Thaddeus Stevens, though broken by age and sickness, is far from pulling back in fear, has come out in favor of more radical measures than ever… Mr. Stevens, though noted as a man of extreme opinions, is all the same a formidable enemy to the former slavery party. What he says, he does, always, and in spite of everything, heeding no obstacles, and accepting no compromises… His enthusiasm carries him away, and his followers lag behind, but they follow all the same.[4]

 

Stevens’s absolute commitment to racial equality was also expressed in his private, as well as his public, life. He had maintained a loving relationship with his black housekeeper for twenty years and ended only with her death in 1868. Since his personal commitments defied deeply rooted taboos against miscegenation, they provoked endless denunciation by racists throughout the country. Nevertheless, Stevens stood his ground—no less importantly, so did his legion of followers.

 

Including Clemenceau. Upon hearing news of Stevens’s death in 1869, he published a letter mourning the passing of a man who had dedicated “his whole life for one idea, and who defended this idea until it triumphed. That should be accomplishment enough for one man, when the cause for which he devoted his life and his soul is that of justice.”[5]

 

Clemenceau was not yet 27 years of age when he published this final tribute. Yet in my view, Stevens’s example inspired him for the rest of his life. In suddenly rising to fame in the Dreyfus Affair, Clemenceau did not use J’Accuse as a convenient vehicle for gaining political power in the ordinary politics of the Third Republic. Instead, like Stevens, he served as an eloquent spokesman for his own ideals and waited for decades until his fellow-citizens were prepared to follow him.

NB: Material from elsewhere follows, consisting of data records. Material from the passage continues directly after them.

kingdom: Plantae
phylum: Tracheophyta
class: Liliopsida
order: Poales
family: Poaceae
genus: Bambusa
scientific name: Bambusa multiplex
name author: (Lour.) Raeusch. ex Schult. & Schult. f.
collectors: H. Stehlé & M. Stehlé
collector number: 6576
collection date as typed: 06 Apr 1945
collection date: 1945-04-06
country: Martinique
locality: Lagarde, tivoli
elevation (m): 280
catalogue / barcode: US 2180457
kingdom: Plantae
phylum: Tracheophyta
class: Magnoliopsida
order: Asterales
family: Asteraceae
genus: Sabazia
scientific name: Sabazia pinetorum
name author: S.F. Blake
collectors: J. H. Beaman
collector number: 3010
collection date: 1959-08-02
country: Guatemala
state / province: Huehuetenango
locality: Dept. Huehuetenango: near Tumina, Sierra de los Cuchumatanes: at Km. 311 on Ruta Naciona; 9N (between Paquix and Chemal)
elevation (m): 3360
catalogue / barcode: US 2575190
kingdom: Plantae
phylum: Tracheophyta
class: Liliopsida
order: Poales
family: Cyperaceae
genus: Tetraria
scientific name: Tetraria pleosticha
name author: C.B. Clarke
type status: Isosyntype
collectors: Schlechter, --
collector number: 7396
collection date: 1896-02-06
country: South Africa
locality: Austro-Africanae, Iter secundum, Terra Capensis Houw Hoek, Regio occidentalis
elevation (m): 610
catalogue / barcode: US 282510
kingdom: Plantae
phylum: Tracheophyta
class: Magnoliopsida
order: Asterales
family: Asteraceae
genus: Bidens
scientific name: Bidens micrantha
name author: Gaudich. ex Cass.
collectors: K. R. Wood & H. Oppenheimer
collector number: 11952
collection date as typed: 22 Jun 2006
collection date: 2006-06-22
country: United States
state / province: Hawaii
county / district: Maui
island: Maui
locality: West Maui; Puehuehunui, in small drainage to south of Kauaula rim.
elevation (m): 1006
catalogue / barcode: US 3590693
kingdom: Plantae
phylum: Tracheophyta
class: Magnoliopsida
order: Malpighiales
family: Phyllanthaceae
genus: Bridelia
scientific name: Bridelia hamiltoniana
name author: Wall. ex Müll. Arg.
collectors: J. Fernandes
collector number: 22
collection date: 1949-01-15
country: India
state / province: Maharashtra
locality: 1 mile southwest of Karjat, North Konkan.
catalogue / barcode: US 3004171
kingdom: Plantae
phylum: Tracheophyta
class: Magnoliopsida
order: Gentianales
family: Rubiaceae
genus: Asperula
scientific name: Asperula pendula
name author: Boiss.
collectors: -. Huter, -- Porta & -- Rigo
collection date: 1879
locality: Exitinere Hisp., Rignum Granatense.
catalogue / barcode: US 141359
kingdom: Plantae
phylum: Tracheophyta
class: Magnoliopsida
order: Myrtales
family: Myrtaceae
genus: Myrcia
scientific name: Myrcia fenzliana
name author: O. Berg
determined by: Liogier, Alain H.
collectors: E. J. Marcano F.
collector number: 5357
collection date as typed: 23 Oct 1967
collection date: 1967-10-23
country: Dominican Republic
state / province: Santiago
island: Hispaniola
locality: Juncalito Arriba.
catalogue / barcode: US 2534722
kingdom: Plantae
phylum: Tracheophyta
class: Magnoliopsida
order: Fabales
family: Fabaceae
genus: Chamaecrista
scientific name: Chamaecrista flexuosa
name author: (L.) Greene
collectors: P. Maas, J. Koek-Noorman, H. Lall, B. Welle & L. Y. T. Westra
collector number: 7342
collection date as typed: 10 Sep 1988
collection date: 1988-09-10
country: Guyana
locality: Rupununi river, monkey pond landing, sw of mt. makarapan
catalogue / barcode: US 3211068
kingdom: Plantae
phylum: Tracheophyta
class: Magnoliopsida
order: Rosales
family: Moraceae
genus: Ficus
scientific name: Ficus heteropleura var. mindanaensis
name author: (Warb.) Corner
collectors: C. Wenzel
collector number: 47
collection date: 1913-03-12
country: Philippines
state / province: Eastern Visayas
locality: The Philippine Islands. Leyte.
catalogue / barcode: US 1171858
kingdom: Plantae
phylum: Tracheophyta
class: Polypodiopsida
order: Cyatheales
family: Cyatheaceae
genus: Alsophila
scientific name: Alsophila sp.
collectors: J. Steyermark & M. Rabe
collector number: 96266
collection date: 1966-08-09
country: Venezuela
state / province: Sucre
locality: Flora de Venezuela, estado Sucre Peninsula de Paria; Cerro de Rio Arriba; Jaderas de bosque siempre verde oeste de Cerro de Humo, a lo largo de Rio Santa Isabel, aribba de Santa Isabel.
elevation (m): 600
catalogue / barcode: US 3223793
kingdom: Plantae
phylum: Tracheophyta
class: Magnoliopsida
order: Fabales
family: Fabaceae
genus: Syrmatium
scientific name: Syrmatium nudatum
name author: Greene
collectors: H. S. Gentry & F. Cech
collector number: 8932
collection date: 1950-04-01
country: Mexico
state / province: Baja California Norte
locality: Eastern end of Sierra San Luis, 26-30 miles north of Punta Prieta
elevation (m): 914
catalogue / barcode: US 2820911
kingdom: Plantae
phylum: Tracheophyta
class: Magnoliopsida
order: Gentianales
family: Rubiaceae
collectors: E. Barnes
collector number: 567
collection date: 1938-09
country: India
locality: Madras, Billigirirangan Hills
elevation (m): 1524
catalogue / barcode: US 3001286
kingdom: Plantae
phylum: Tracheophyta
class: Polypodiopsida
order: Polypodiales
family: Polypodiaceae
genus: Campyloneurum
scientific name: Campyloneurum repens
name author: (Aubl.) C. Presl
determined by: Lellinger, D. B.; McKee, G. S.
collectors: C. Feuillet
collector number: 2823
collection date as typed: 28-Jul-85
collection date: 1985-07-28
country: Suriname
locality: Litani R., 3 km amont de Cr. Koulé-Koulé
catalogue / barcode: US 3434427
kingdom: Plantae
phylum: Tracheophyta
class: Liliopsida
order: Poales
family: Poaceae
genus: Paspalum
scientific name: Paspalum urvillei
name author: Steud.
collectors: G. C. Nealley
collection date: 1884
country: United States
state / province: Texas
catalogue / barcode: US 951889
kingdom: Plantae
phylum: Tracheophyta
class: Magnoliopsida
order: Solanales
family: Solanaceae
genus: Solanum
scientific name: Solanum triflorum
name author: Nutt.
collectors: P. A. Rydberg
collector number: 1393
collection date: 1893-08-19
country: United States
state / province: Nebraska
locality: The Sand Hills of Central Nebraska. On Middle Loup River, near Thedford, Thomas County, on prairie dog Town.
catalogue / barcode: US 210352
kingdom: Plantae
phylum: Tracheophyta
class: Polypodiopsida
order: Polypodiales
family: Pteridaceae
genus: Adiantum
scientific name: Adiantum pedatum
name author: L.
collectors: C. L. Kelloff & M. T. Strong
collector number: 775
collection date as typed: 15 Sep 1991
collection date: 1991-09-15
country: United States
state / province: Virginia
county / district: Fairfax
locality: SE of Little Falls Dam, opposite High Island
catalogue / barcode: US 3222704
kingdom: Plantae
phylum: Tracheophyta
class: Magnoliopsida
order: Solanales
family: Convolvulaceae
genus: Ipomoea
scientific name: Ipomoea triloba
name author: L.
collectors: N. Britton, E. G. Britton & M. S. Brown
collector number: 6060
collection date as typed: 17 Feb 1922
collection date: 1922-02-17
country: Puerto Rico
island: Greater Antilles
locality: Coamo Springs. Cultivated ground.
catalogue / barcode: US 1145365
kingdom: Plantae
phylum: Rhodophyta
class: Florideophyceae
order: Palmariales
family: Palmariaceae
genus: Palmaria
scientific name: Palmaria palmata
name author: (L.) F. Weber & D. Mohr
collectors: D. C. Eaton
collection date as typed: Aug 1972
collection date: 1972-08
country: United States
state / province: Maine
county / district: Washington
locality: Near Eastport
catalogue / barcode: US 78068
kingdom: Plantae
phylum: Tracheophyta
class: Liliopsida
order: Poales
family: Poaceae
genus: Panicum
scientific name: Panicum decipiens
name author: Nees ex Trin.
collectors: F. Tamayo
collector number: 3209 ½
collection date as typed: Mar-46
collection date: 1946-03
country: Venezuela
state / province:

Even more remarkably, he did not cling to power, like an ordinary politician, by wheeling and dealing with his coalition partners. Instead, he quit twice rather than compromise his principles.

 

In saying this, I don’t suggest that I find Clemenceau’s principles as admirable as those of Stevens. To be sure, his courageous denunciations of anti-Semitism, colonialism, as well as his outstanding defense of freedom of conscience continue to serve as an inspiration in the twenty-first century. But what appeared as a principled opposition to Germany, both before and after World War I, set the stage for an even more tragic bloodbath a quarter century later. Nevertheless, would the seventy-eight-year-old Clemenceau have endorsed the punitive Treaty of Versailles if he had never encountered Stevens as a twenty-two-year-old?

 

The question suggests that I should add a personal dimension to my ongoing contrast between Clemenceau and Tocqueville. Recall that it was Tocqueville’s bitter disappointment with French politics that drove him to America to find a solution to the problem of democracy that led nowhere in France. But in the case of Clemenceau, it was a confrontation with American democracy, and his hero Stevens, that led him to adopt the politics of principle that has had such an impact in shaping the course of French democracy.

 

As I write these lines, America is once again in desperate need of a Stevens or a Clemenceau or a Martin Luther King. It is only such men and women who will stand up the authoritarian pretensions of President Trump, and lead twenty-first-century Americans forward a renewed commitment to democracy and social justice. I appeal to my friends across the Atlantic for all the help they can give us.

 

[1] I provide a blow-by-blow account of these intense electoral struggles in The Failure of the Founding Fathers (Harvard University Press: 2005).

[2] See Bruce Ackerman, We the People: Transformations pp. 136-137 (Harvard University Press: 1998).

[3] For my own effort, which cites many others, see Bruce Ackerman, We the People: Transformations, pp. 99-252 (Harvard University Press: 1998).

[4] Essay of October 7, 1867: p125 (Baldensperger ed. 1969).

[5] Letter of August 13, 1869, p. 194 (Baldensperger ed. 1969).